Exercise details ▸
Can you return, word for word, the lines starting at the one that contains "Site check on this voltmeter: log" and ending at the last of the lines below, without the pictures?

--- START ---

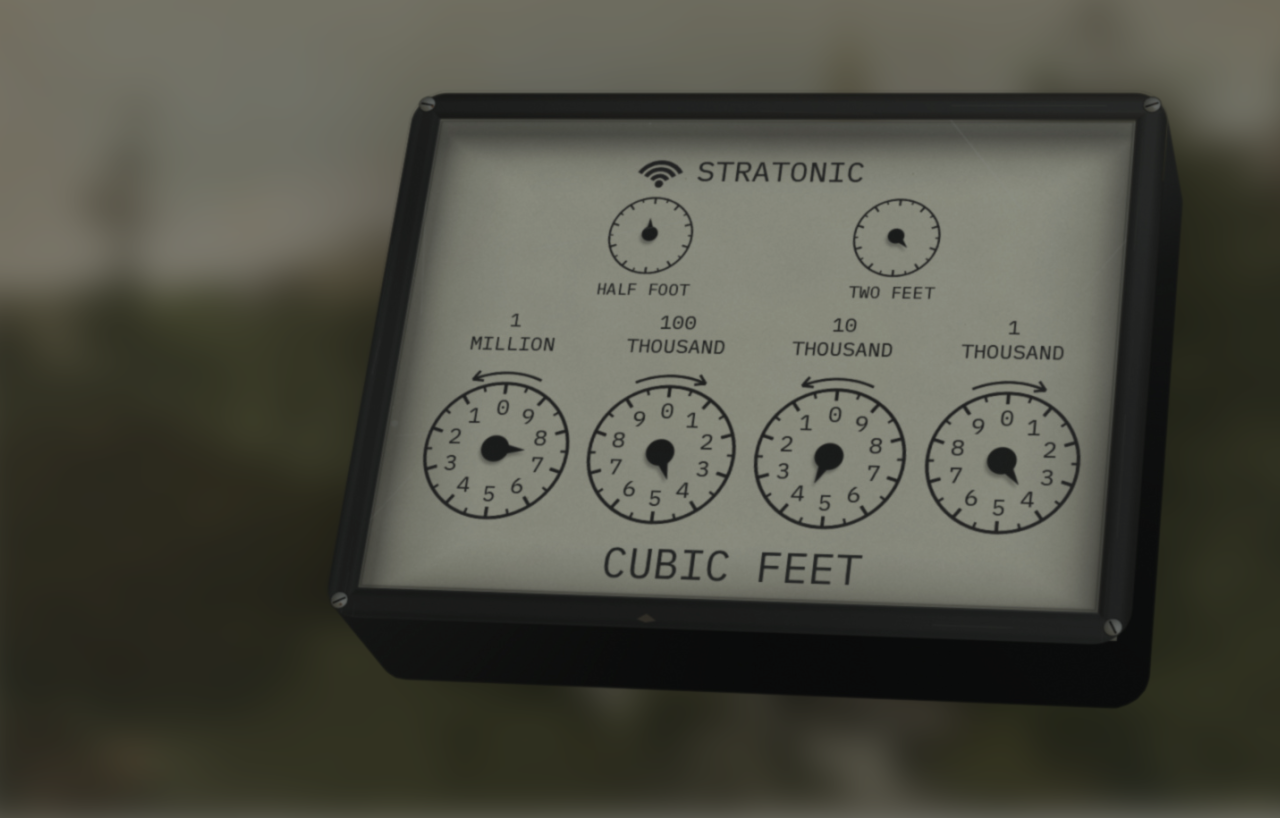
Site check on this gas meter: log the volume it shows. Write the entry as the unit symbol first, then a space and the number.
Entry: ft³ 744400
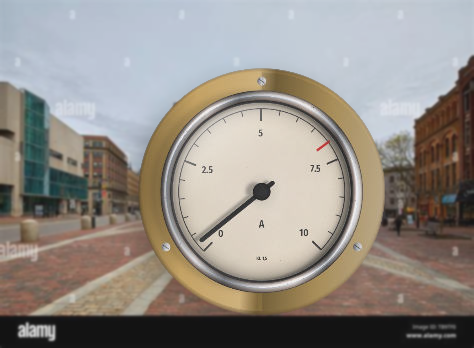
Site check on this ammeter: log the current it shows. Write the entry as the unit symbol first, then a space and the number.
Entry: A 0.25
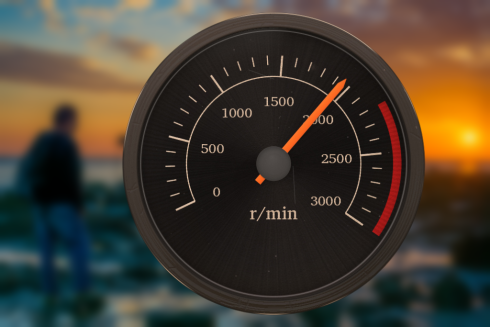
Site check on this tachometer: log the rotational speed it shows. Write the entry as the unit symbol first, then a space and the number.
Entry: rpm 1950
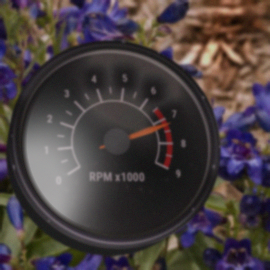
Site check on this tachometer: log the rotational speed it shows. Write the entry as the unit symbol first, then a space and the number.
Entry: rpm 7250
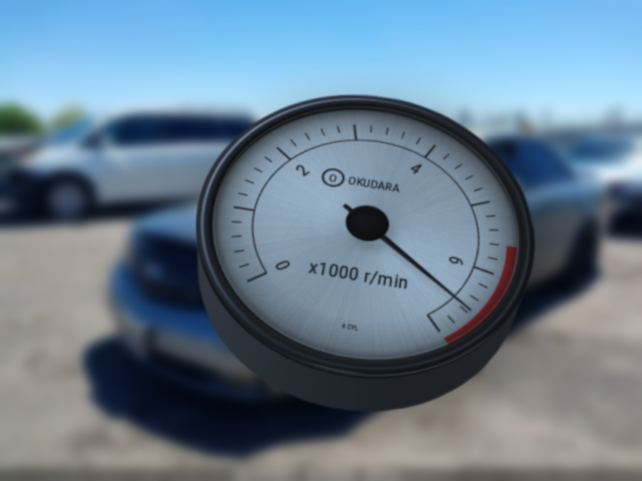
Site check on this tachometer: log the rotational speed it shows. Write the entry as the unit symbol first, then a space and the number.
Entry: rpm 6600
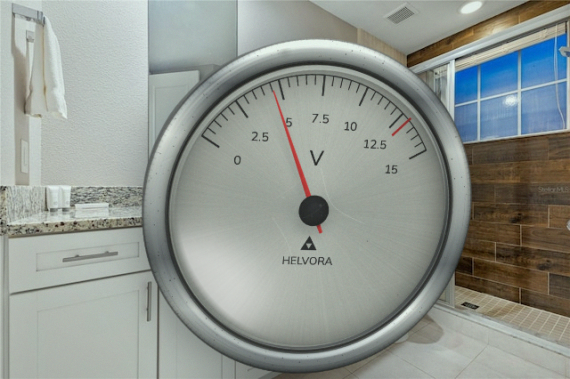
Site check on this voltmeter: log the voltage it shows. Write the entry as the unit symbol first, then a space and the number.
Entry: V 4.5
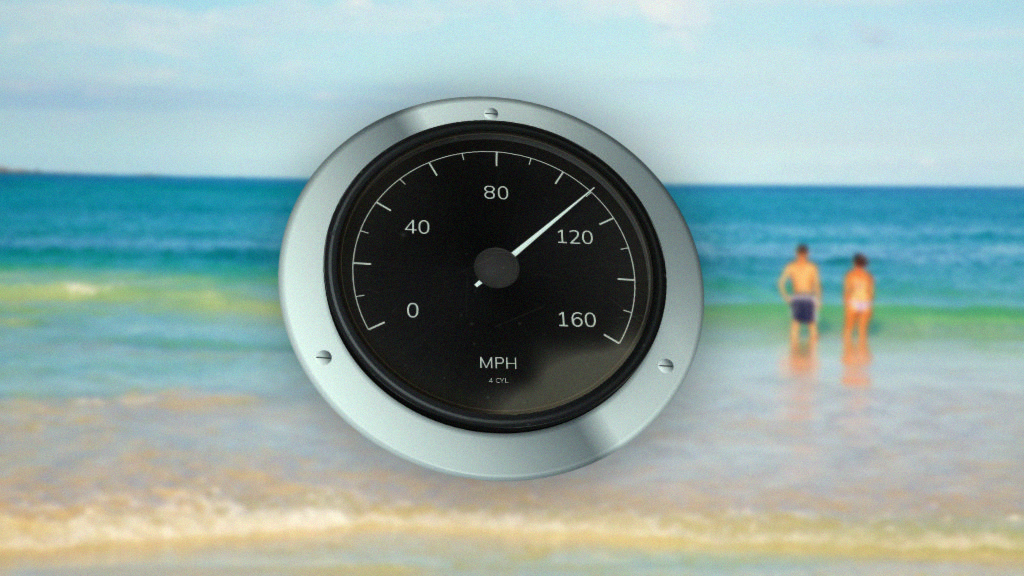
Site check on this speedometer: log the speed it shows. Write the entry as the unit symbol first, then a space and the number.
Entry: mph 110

--- END ---

Answer box ▸
Site check on this voltmeter: log the voltage it shows. Write the entry as the unit symbol first, then a space and the number.
Entry: V 4.5
Site check on this speedometer: log the speed it shows. Write the entry as the unit symbol first, then a space and the number.
Entry: mph 110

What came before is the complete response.